Chronic kidney disease, also sometimes called chronic renal failure, is a condition in which the kidneys work less well than normal.

The term “chronic” simply means that the condition has developed over a long period of time (usually over a number months or years) and has no implication in terms of the severity of the problem.

The major functions of the kidneys are to:

• Filter waste products from the body into the urine

• Regulate the salt and water content of the body

• Produce erythropoietin (epo) which promotes the formation of red blood cells

• Activate vitamin D, which is important for bone health

Therefore, patients with CKD are less able to remove waste products and excess fluid from the body, and may have anaemia and bone disease owing to the lack of epo and vitamin D, respectively. In severe cases the accumulation of waste products produces symptoms called uremia, which can only be alleviated by dialysis or kidney transplantation. This is known as end-stage kidney disease.

Who is at risk of CKD?

CKD is common and is found in approximately 14 per cent of the overall population of Bermuda, rising to more than 30 per cent of those over 65 years old. The risk of CKD is higher if you have other health problems. For example, CKD is found in nearly 40 per cent of people with diabetes, 35 per cent of people with cardiovascular disease and more than 20 per cent of people with high blood pressure.

Other risk factors for CKD include:

• Family history of kidney disease

• Black people and other ethnic minorities

• Obesity

• Smoking

• Older age

• Protein in the urine

• Autoimmune diseases such as lupus.

How do I know whether I have chronic kidney disease?

Most people with CKD have no symptoms and feel well. CKD can therefore only be identified from blood and urine tests. These may be done because you have a risk factor for CKD, but sometimes CKD is picked up by chance on tests done for other reasons.

Kidney function is reported as the “estimated glomerular filtration rate”. This is calculated using a formula that includes the blood creatinine level, age and sex. There is also a correction factor for racial background.

A normal eGFR is greater than 90 millilitres per minute and conventionally the severity of CKD is graded according to the eGFR:

• G1: normal or high — more than 90ml/min

• G2: mildly decreased — 60 to 89ml/min

• G3a: mildly to moderately decreased — 45-59ml/min

• G3b: moderately to severely decreased — 30-44ml/min

• G4: severely decreased — 15-29ml/min

• G5: renal failure — less than 15ml/min

Kidney problems can also result in abnormalities of the urine. Damaged kidneys can allow protein (albumin) and blood cells to leak from the blood into the urine. This can be initially identified using urine dipsticks and then followed up by laboratory measurement of the actual quantity of albumin in the urine. This is a good predictor of future loss of renal function. It is therefore also included in the CKD grading system:

• A1: normal to mildly increased — less than 30 milligrams of urine albumin per day

• A2: moderately increased — 30 to 300mg of urine albumin per day

• A3: severely increased — more than 300mg of urine albumin per day

The eGFR and urine albumin grades are then combined to help to predict future progression. For example, G2A1 — very low risk of progression, G3aA1 — moderate risk, G4A3 — very high risk.

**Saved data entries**
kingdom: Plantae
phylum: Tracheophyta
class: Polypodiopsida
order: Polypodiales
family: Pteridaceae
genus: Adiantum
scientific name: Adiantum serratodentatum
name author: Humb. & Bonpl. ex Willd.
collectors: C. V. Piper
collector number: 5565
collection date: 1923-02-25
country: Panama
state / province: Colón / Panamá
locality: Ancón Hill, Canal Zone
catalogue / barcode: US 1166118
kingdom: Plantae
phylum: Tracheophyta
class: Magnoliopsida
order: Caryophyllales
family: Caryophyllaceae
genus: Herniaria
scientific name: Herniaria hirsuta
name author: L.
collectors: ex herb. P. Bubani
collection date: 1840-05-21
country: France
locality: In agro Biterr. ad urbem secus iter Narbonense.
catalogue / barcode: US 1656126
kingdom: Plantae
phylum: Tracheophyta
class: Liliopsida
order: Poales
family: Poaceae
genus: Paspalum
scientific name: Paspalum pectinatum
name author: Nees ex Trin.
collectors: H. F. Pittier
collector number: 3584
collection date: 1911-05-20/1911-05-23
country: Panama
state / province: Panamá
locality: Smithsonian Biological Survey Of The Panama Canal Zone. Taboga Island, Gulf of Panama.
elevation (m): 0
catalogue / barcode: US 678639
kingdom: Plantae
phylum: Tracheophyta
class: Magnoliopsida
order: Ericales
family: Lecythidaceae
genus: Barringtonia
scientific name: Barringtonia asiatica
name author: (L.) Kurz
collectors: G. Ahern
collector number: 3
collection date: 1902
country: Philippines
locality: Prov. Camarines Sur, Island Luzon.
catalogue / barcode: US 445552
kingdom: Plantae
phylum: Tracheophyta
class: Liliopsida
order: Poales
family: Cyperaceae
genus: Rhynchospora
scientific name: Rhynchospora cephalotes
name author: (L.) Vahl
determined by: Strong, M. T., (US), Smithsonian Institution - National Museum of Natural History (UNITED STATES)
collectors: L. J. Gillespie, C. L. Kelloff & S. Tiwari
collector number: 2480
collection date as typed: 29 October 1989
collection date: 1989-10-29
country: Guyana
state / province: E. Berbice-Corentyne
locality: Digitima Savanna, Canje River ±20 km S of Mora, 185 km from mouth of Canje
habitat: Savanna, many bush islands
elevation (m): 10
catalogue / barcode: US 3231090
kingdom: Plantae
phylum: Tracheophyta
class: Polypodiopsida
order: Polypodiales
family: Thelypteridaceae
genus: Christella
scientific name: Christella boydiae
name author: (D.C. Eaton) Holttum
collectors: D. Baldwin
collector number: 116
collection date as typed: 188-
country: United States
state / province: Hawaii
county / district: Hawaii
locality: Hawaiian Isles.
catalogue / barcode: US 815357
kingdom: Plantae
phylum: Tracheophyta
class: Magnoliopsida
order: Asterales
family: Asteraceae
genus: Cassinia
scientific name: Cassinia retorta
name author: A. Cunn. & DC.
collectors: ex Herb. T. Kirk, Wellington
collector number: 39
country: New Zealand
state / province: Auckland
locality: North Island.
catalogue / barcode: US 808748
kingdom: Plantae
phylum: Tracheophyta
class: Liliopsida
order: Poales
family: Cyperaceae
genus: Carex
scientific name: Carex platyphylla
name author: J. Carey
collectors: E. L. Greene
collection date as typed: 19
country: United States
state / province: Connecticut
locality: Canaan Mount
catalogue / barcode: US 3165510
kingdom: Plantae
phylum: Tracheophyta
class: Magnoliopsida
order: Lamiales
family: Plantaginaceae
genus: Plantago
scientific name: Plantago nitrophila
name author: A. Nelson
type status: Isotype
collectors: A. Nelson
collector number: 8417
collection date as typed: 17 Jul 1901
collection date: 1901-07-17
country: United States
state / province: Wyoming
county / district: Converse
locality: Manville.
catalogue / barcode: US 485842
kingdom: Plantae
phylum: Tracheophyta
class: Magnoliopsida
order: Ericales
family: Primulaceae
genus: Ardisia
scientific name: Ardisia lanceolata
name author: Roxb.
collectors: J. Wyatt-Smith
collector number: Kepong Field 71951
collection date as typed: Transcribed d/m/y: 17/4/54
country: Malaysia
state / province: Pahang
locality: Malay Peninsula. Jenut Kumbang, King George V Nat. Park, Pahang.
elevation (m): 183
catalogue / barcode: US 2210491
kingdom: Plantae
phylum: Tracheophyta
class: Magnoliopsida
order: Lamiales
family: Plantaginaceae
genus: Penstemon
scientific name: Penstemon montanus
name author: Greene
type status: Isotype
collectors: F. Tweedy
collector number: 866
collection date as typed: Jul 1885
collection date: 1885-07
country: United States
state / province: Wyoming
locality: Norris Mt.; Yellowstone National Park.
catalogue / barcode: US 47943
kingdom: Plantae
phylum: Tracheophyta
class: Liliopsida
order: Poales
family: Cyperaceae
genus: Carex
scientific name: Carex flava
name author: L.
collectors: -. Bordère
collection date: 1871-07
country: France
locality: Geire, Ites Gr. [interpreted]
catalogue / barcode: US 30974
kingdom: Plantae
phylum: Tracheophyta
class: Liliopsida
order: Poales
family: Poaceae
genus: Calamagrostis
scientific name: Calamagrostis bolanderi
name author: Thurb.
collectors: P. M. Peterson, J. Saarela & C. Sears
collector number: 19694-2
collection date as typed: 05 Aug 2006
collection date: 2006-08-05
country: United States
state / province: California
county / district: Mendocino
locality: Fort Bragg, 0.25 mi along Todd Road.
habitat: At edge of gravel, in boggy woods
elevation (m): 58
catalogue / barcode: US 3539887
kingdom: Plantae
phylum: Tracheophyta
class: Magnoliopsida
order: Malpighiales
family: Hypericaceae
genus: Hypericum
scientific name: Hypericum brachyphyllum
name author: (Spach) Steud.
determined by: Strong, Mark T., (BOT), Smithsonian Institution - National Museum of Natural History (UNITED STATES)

**REQUIRED ACTIONS**
a - In the chronic kidney disease text, what eGFR range corresponds to grade G3b?
b - Continue the text on chronic kidney disease, starting after its last sentence.

**TASK-BY-TASK OUTPUTS**
a - 30-44ml/min (moderately to severely decreased).

b -
Sometimes people do have symptoms that suggest an underlying kidney problem. These might include a change in the urine colour (red or brown), frothiness of the urine (suggestive of excess protein in the urine), changes in the quantity or frequency of passing urine (especially the need to pass urine overnight), swelling of the legs or face.

Symptoms of end-stage kidney disease — uremia — include loss of appetite, nausea, vomiting, altered sleep pattern, itching, change in higher mental function (such as loss of concentration, getting muddled more easily) and leg swelling.

What can happen if I have CKD?

Most people with CKD have no significant symptoms until the kidney function drops to an eGFR of less than 20ml/min.

Furthermore, for most people, the risk of developing end-stage kidney disease is very low. For example, if you have CKD G3, the risk of developing ESKD over a five-year period is about 1 per cent. For CKD G4, the risk is higher at about 19 per cent at five years.

A far more important problem associated with CKD is the development of cardiovascular disease such as angina, heart attacks, heart failure and stroke. Many more people with CKD will have problems related to CVD than will ever need dialysis or transplantation. For example, about 35 per cent of people with CKD will have symptomatic CVD, and about 30 per cent will have evidence of heart failure. The risks are even higher if you have CKD and diabetes.

Therefore, once CKD is identified, it is important to have treatment to reduce the risk of the kidney function getting worse and to protect the heart and blood vessels to prevent the development of CVD.

What can be done to treat CKD?

There are a number of treatment options available that have been shown to reduce the risk of progression of CKD and to help to prevent CVD.

• Identify the cause of CKD and have specific treatment if available — for example, immunosuppression for lupus kidney disease.

• Control the blood pressure. Aim for lower than 130/80mmHg.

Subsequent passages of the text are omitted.